What you are asked to do:
Reproduce the records below exactly; the images should not appear.

(Extracted page text data)
######

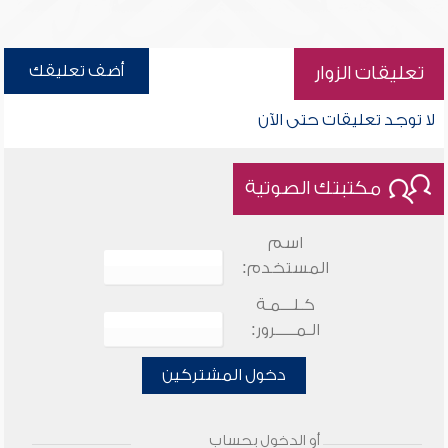
أضف تعليقك
تعليقات الزوار
لا توجد تعليقات حتى الآن
مكتبتك الصوتية
اسم
المستخدم:
كـلـــمـة
الـمـــــرور:
دخول المشتركين
أو الدخول بحساب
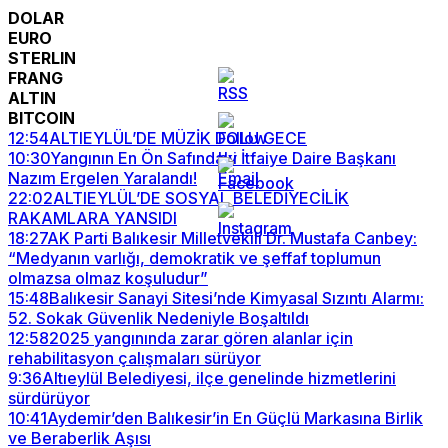
DOLAR
EURO
STERLIN
FRANG
ALTIN
BITCOIN
12:54
ALTIEYLÜL’DE MÜZİK DOLU GECE
10:30
Yangının En Ön Safındaki İtfaiye Daire Başkanı
Nazım Ergelen Yaralandı!
22:02
ALTIEYLÜL’DE SOSYAL BELEDİYECİLİK
RAKAMLARA YANSIDI
18:27
AK Parti Balıkesir Milletvekili Dr. Mustafa Canbey:
“Medyanın varlığı, demokratik ve şeffaf toplumun
olmazsa olmaz koşuludur”
15:48
Balıkesir Sanayi Sitesi’nde Kimyasal Sızıntı Alarmı:
52. Sokak Güvenlik Nedeniyle Boşaltıldı
12:58
2025 yangınında zarar gören alanlar için
rehabilitasyon çalışmaları sürüyor
9:36
Altıeylül Belediyesi, ilçe genelinde hizmetlerini
sürdürüyor
10:41
Aydemir’den Balıkesir’in En Güçlü Markasına Birlik
ve Beraberlik Aşısı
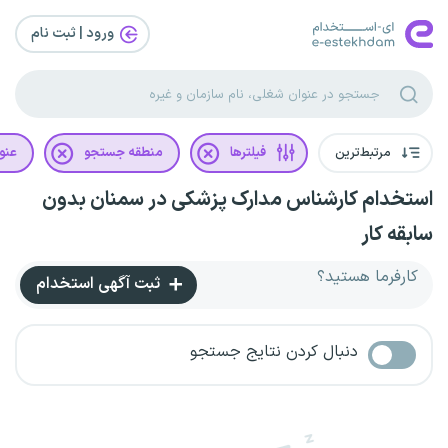
ورود | ثبت‌ نام
مرتبط‌ترین
فیلترها
منطقه جستجو
عنو
استخدام کارشناس مدارک پزشکی در سمنان بدون
سابقه کار
کارفرما هستید؟
ثبت آگهی استخدام
دنبال کردن نتایج جستجو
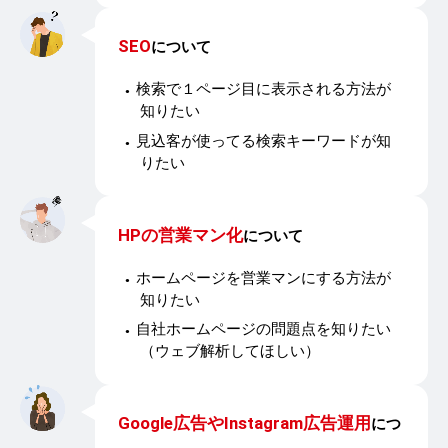
SEO
について
検索で１ページ目に表示される方法が
知りたい
見込客が使ってる検索キーワードが知
りたい
HPの営業マン化
について
ホームページを営業マンにする方法が
知りたい
自社ホームページの問題点を知りたい
（ウェブ解析してほしい）
Google広告やInstagram広告運用
につ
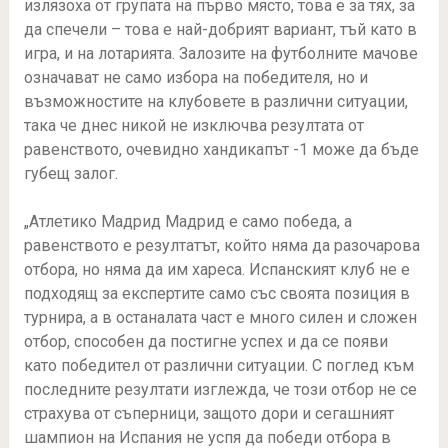
излязоха от групата на първо място, това е за тях, за
да спечели – това е най-добрият вариант, тъй като в
игра,
и на лотарията.
Залозите на футболните мачове
означават не само избора на победителя, но и
възможностите на клубовете в различни ситуации,
така че днес никой не изключва резултата от
равенството, очевидно хандикапът -1 може да бъде
губещ залог.
„Атлетико Мадрид Мадрид е само победа, а
равенството е резултатът, който няма да разочарова
отбора, но няма да им хареса.
Испанският клуб не е
подходящ за експертите само със своята позиция в
турнира, а в останалата част е много силен и сложен
отбор, способен да постигне успех и да се появи
като победител от различни ситуации.
С поглед към
последните резултати изглежда, че този отбор не се
страхува от съперници, защото дори и сегашният
шампион на Испания не успя да победи отбора в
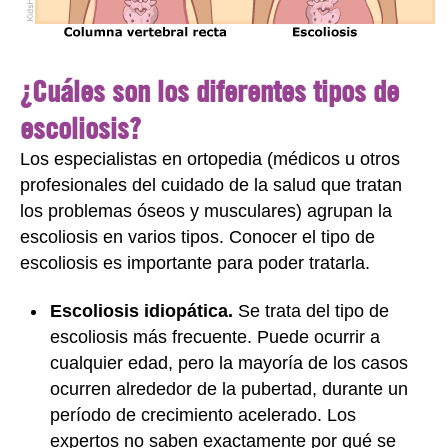
¿Cuáles son los diferentes tipos de
escoliosis?
Los especialistas en ortopedia (médicos u otros
profesionales del cuidado de la salud que tratan
los problemas óseos y musculares) agrupan la
escoliosis en varios tipos. Conocer el tipo de
escoliosis es importante para poder tratarla.
Escoliosis idiopática.
Se trata del tipo de
escoliosis más frecuente. Puede ocurrir a
cualquier edad, pero la mayoría de los casos
ocurren alrededor de la pubertad, durante un
período de crecimiento acelerado. Los
expertos no saben exactamente por qué se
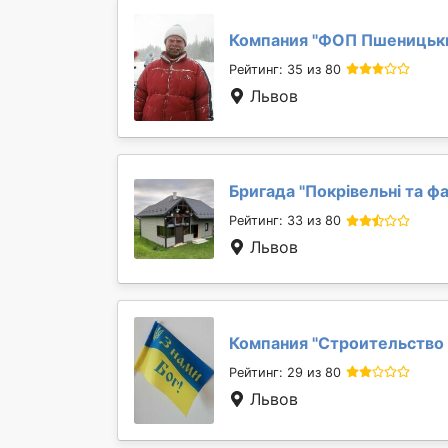
Компания "
ФОП Пшеницьки
Рейтинг: 35 из 80
Львов
Бригада "
Покрівельні та фа
Рейтинг: 33 из 80
Львов
Компания "
Строительство 
Рейтинг: 29 из 80
Львов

######

Result for this task:
أضف تعليقك
تعليقات الزوار
لا توجد تعليقات حتى الآن
مكتبتك الصوتية
اسم
المستخدم:
كـلـــمـة
الـمـــــرور:
دخول المشتركين
أو الدخول بحساب
DOLAR
EURO
STERLIN
FRANG
ALTIN
BITCOIN
12:54
ALTIEYLÜL’DE MÜZİK DOLU GECE
10:30
Yangının En Ön Safındaki İtfaiye Daire Başkanı
Nazım Ergelen Yaralandı!
22:02
ALTIEYLÜL’DE SOSYAL BELEDİYECİLİK
RAKAMLARA YANSIDI
18:27
AK Parti Balıkesir Milletvekili Dr. Mustafa Canbey:
“Medyanın varlığı, demokratik ve şeffaf toplumun
olmazsa olmaz koşuludur”
15:48
Balıkesir Sanayi Sitesi’nde Kimyasal Sızıntı Alarmı:
52. Sokak Güvenlik Nedeniyle Boşaltıldı
12:58
2025 yangınında zarar gören alanlar için
rehabilitasyon çalışmaları sürüyor
9:36
Altıeylül Belediyesi, ilçe genelinde hizmetlerini
sürdürüyor
10:41
Aydemir’den Balıkesir’in En Güçlü Markasına Birlik
ve Beraberlik Aşısı
ورود | ثبت‌ نام
مرتبط‌ترین
فیلترها
منطقه جستجو
عنو
استخدام کارشناس مدارک پزشکی در سمنان بدون
سابقه کار
کارفرما هستید؟
ثبت آگهی استخدام
دنبال کردن نتایج جستجو
SEO
について
検索で１ページ目に表示される方法が
知りたい
見込客が使ってる検索キーワードが知
りたい
HPの営業マン化
について
ホームページを営業マンにする方法が
知りたい
自社ホームページの問題点を知りたい
（ウェブ解析してほしい）
Google広告やInstagram広告運用
につ
излязоха от групата на първо място, това е за тях, за
да спечели – това е най-добрият вариант, тъй като в
игра,
и на лотарията.
Залозите на футболните мачове
означават не само избора на победителя, но и
възможностите на клубовете в различни ситуации,
така че днес никой не изключва резултата от
равенството, очевидно хандикапът -1 може да бъде
губещ залог.
„Атлетико Мадрид Мадрид е само победа, а
равенството е резултатът, който няма да разочарова
отбора, но няма да им хареса.
Испанският клуб не е
подходящ за експертите само със своята позиция в
турнира, а в останалата част е много силен и сложен
отбор, способен да постигне успех и да се появи
като победител от различни ситуации.
С поглед към
последните резултати изглежда, че този отбор не се
страхува от съперници, защото дори и сегашният
шампион на Испания не успя да победи отбора в
¿Cuáles son los diferentes tipos de
escoliosis?
Los especialistas en ortopedia (médicos u otros
profesionales del cuidado de la salud que tratan
los problemas óseos y musculares) agrupan la
escoliosis en varios tipos. Conocer el tipo de
escoliosis es importante para poder tratarla.
Escoliosis idiopática.
Se trata del tipo de
escoliosis más frecuente. Puede ocurrir a
cualquier edad, pero la mayoría de los casos
ocurren alrededor de la pubertad, durante un
período de crecimiento acelerado. Los
expertos no saben exactamente por qué se
Компания "
ФОП Пшеницьки
Рейтинг: 35 из 80
Львов
Бригада "
Покрівельні та фа
Рейтинг: 33 из 80
Львов
Компания "
Строительство 
Рейтинг: 29 из 80
Львов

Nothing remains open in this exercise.